**INPUT:**
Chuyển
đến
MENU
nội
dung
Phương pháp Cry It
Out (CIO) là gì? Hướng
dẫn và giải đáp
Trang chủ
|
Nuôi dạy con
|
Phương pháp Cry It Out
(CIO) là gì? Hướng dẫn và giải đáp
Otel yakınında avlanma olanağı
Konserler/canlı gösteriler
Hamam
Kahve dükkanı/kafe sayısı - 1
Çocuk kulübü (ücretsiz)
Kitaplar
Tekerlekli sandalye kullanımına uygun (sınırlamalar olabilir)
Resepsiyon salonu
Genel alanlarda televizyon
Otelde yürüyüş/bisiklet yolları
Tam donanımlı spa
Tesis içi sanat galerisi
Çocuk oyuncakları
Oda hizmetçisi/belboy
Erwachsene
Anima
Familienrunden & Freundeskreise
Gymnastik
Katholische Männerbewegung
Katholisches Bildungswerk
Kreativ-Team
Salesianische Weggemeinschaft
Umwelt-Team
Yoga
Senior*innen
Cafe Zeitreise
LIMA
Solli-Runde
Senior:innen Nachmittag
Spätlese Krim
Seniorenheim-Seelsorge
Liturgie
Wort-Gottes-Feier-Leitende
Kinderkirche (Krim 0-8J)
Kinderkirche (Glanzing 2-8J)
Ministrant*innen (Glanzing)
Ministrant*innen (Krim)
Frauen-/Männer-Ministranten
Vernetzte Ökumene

...

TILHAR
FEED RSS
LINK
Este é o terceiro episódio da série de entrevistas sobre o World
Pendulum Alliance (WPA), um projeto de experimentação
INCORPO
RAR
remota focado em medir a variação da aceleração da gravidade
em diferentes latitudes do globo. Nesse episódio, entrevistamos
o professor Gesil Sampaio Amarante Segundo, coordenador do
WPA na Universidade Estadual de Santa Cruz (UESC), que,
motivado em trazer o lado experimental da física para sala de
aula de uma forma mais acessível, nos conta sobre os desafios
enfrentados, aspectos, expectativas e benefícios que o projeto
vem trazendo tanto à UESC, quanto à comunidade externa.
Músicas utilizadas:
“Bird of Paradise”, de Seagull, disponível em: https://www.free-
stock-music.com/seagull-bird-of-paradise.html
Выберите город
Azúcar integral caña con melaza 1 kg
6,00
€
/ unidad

==

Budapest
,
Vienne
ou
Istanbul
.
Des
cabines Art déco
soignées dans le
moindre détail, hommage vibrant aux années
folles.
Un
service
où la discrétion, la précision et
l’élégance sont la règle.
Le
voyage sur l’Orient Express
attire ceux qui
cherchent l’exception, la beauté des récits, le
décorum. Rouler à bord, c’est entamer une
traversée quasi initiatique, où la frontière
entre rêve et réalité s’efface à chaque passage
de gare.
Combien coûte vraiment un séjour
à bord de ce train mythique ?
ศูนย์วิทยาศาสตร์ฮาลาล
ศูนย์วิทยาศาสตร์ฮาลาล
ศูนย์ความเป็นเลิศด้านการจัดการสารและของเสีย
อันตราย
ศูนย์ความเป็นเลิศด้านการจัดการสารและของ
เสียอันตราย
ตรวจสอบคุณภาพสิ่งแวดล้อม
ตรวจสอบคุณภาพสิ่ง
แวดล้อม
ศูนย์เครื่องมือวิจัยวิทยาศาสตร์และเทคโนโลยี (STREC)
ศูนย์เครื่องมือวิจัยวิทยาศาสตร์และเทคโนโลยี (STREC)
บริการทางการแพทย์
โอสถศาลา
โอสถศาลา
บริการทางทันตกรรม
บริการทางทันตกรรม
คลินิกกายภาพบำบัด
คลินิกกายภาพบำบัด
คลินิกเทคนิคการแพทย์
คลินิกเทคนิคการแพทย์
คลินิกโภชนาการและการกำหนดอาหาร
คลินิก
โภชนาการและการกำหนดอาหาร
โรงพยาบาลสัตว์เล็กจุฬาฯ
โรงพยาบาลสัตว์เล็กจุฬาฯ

**YOUR ASSIGNMENT:**
Whenever the string "Hướng" turns up in a line above, copy that line out.

**EXERCISE SOLUTION:**
Out (CIO) là gì? Hướng
(CIO) là gì? Hướng dẫn và giải đáp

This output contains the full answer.